In 2011, the Patriots raced out to a 5-1 start, their only blemish being a close loss to the emerging Bills. But, it was not hard to see that New England had key flaws. Losses to the Steelers and Giants in the last two weeks have just proved the notion, the Patriots are not a great football team. When watching the Patriots, it is quite easy to see how this team is successful. They are carried by an elite quarterback and possess a mediocre run defense and a below average defense. It has become abundantly clear this season that this is an average team with a great quarterback. Other than Brady, this team does not have elite talent compared to the rest of the NFL.

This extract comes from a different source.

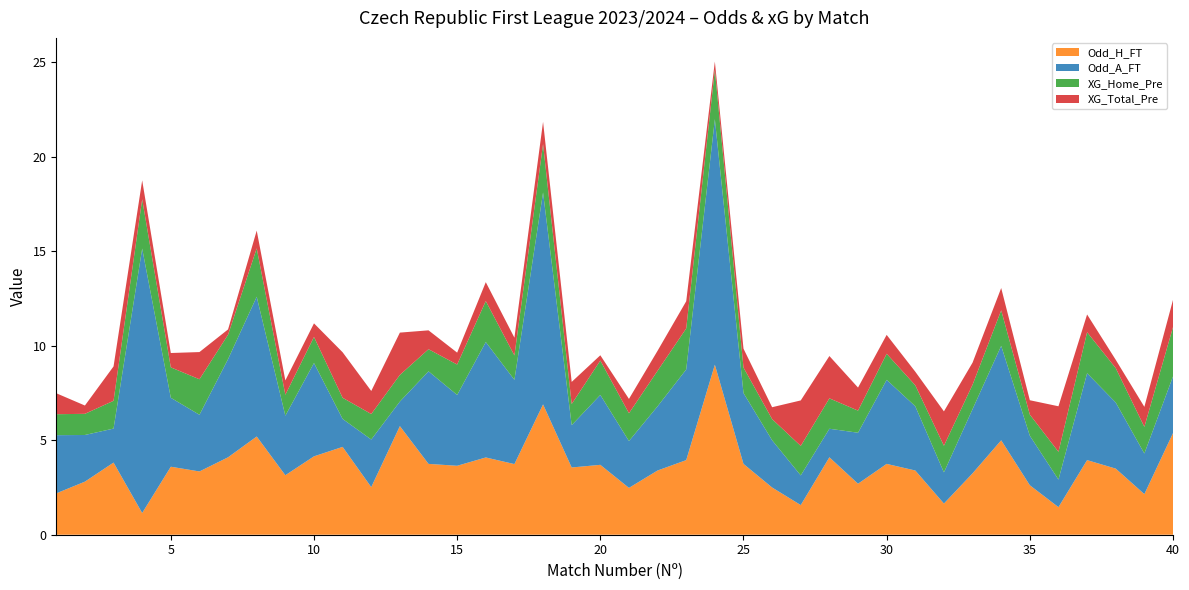

Reading left to right, transcribe all the data shown in this chart.

Odd_H_FT: 1=2.2	2=2.8	3=3.8	4=1.1	5=3.6	6=3.4	7=4.1	8=5.2	9=3.1	10=4.2	11=4.7	12=2.5	13=5.8	14=3.8	15=3.6	16=4.1	17=3.7	18=6.9	19=3.6	20=3.7	21=2.5	22=3.4	23=4.0	24=9.0	25=3.8	26=2.5	27=1.6	28=4.1	29=2.7	30=3.8	31=3.4	32=1.6	33=3.2	34=5.0	35=2.6	36=1.5	37=4.0	38=3.5	39=2.1	40=5.4
Odd_A_FT: 1=3.1	2=2.5	3=1.8	4=14.0	5=3.6	6=3.0	7=5.2	8=7.4	9=3.1	10=4.9	11=1.5	12=2.5	13=1.3	14=4.9	15=3.8	16=6.1	17=4.5	18=11.2	19=2.2	20=3.7	21=2.5	22=3.4	23=4.8	24=13.0	25=3.8	26=2.5	27=1.6	28=1.5	29=2.7	30=4.5	31=3.4	32=1.6	33=3.4	34=5.0	35=2.6	36=1.5	37=4.6	38=3.5	39=2.1	40=3.0
XG_Home_Pre: 1=1.1	2=1.1	3=1.5	4=2.6	5=1.6	6=1.9	7=1.3	8=2.6	9=1.1	10=1.4	11=1.1	12=1.4	13=1.4	14=1.2	15=1.6	16=2.2	17=1.3	18=2.6	19=1.1	20=1.8	21=1.5	22=1.9	23=2.2	24=2.6	25=1.4	26=1.1	27=1.6	28=1.6	29=1.2	30=1.4	31=1.1	32=1.4	33=1.3	34=1.9	35=1.1	36=1.5	37=2.2	38=1.8	39=1.4	40=2.6
XG_Total_Pre: 1=1.1	2=0.4	3=1.8	4=1.0	5=0.8	6=1.4	7=0.3	8=0.9	9=0.8	10=0.7	11=2.4	12=1.2	13=2.2	14=1.0	15=0.6	16=1.0	17=0.9	18=1.2	19=1.2	20=0.3	21=0.8	22=1.1	23=1.4	24=0.4	25=1.0	26=0.6	27=2.4	28=2.2	29=1.2	30=1.0	31=0.7	32=1.8	33=1.2	34=1.2	35=0.8	36=2.4	37=0.9	38=0.4	39=1.1	40=1.4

They do not possess a running back who is capable of being a #1 NFL back for a team that runs that ball a lot. Ben-Jarvus Green Ellis is a solid back, but no one will confuse him for a franchise back. Woodhead is a quick scamper back that is looking more and more like a one season wonder.
With the exception of Welker, the wide receivers are below average. There is no deep threat on the roster, with the exception of young backup Taylor Price. Brady's receivers have consistently created little separation from defenders, making it extremely hard on their quarterback to move the ball down-field.
The tight ends have been the lone shining star in the passing game. Aaron Hernandez and Rob Gronkowski, both 2010 draft picks have been match-up problems all season for opposing defenses. Gronkowski is a huge red zone target than Brady desperately needs and Hernandez has the size to out-muscle corners and the speed to beat safeties and linebackers.
The New England offensive line that came into the season looking solid has been shaky at best. Free Agent addition Brian Waters has been fantastic at right guard, but All-Pro left guard Logan Mankins has been wildly inconsistent. Center Dan Koppen was lost for the season in Week 1, and converted guard Dan Connolly has his ups and downs as relief of the veteran Koppen. However, possibly the biggest disappointment has been 2011 first round pick Nate Solder. Solder, a 6'7" tackle from Colorado has struggled to make it on the field and has struggled when on it as well.
The defense in general has been torched all season, ranking dead last in the league in total yardage. Pro Bowl cornerback Devin McCourty has been suffering from a major sophomore slump and on the other side, Kyle Arrington is as inconsistent as it gets in the NFL. Arrington, who started the pre-season on the fringe of roster cuts, has intercepted 5 passes half-way through the 2011 season, but has been beat for big plays on numerous occasions. Losing Jerod Mayo for a few weeks showed just how crucial to this defense the young linebacker really is. The former Tennessee Volunteer is a tackling machine and without his presence in the middle of the field, New England struggled mightily against the run.
Many people still expect this team to make a deep playoff run and last week Peter King projected them to defeat the undefeated Packers in the Super Bowl. But realistically, this team is not a legitimate Super Bowl contender. As important as great quarterbacks are in this league, and the Patriots definitely one, you cannot win with an average team and a great quarterback. Dan Marino's Dolphins are a perfect example of this. Unfortunately, the Patriots are in that same category this year. Not only can this team not stop the run or the pass and is an extremely one dimensional offense.
Realistic expectations for this team seem to be an AFC East title and possibly a playoff win but not a Super Bowl title.
I'll post a blog about how to fix the Patriots later.